Campbell-Rosen explained that the internet-delivered cognitive behavior therapy was as good as in-person cognitive behavior therapy in most cases of insomnia, indicating the applicability of an internet-based therapy for insomnia. The in-person therapy was an already established, widely used therapy, although it had not yet been tested in active-duty Service Members.

These results demonstrate an effective treatment for insomnia in an active-duty military population, providing another example of research supporting readiness, with the ability to improve sleep health and overall wellbeing.

"The CDMRP interacts and supports the Joint Program Committees and Service advanced developers to hone in on the critical medical needs and capability gaps that our Service Members face at home station and in austere environments," said Dr. Ray Santullo, health science program manager. "That critical feedback defines the research task areas and mechanisms in our funding opportunities provided to the intra- and extramural research communities. Representatives from the Service components, NIH and the Department of Veterans Affairs are well represented on our programmatic panels, and their expertise guides our planning and funding recommendations."

READY MILITARY FORCE

TBI and psychological health showcase only a few research projects on which the CDMRP is focusing. Currently, there are 31 focus areas ranging from bone marrow failure and kidney cancer, to spinal cord injury and lupus. Each focus area will have numerous projects, resulting in hundreds of potential products or therapies.
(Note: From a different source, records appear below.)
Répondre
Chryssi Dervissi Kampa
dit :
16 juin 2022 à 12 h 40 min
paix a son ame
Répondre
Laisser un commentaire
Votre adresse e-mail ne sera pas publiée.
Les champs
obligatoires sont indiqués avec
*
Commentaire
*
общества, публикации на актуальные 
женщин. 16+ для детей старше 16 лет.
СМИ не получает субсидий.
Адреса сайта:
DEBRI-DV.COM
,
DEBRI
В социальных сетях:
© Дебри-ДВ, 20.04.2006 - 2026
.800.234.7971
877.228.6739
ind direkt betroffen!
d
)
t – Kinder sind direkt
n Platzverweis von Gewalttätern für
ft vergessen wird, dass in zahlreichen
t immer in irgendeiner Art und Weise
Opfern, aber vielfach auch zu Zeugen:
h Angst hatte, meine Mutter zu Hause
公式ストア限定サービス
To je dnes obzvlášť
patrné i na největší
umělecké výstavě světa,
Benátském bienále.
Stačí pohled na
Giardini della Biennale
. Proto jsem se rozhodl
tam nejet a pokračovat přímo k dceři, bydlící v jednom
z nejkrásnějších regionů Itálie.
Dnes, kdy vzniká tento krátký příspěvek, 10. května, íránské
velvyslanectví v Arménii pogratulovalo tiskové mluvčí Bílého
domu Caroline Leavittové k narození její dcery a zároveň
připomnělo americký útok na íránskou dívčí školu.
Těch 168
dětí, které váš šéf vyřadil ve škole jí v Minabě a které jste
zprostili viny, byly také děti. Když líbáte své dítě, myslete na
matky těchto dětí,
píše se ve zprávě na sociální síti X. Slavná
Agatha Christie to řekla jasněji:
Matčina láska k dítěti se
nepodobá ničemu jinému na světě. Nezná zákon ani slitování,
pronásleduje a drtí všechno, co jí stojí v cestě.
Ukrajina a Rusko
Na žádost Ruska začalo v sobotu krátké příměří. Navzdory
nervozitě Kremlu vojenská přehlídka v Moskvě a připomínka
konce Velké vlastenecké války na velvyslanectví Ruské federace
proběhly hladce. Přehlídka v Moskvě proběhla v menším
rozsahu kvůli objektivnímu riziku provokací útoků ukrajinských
"As an organization, the CDMRP funds and manages research that directly benefits the Warfighter. We help generate tools and techniques that target the military-service unique threats that could reduce our Service Members' ability to stay in the fight, or get back into the fight sooner. We also fund and manage research that targets diseases and conditions that could impact the Warfighter or his/her family," said Taliaferro.

"The impact on the Warfighter's family cannot be understated," he added. "There is a saying from the Army that applies to all of our services: 'The strength of the services derives from the Warfighter, and the strength of our Warfighter derives from his/her family.' This creates a ready military force."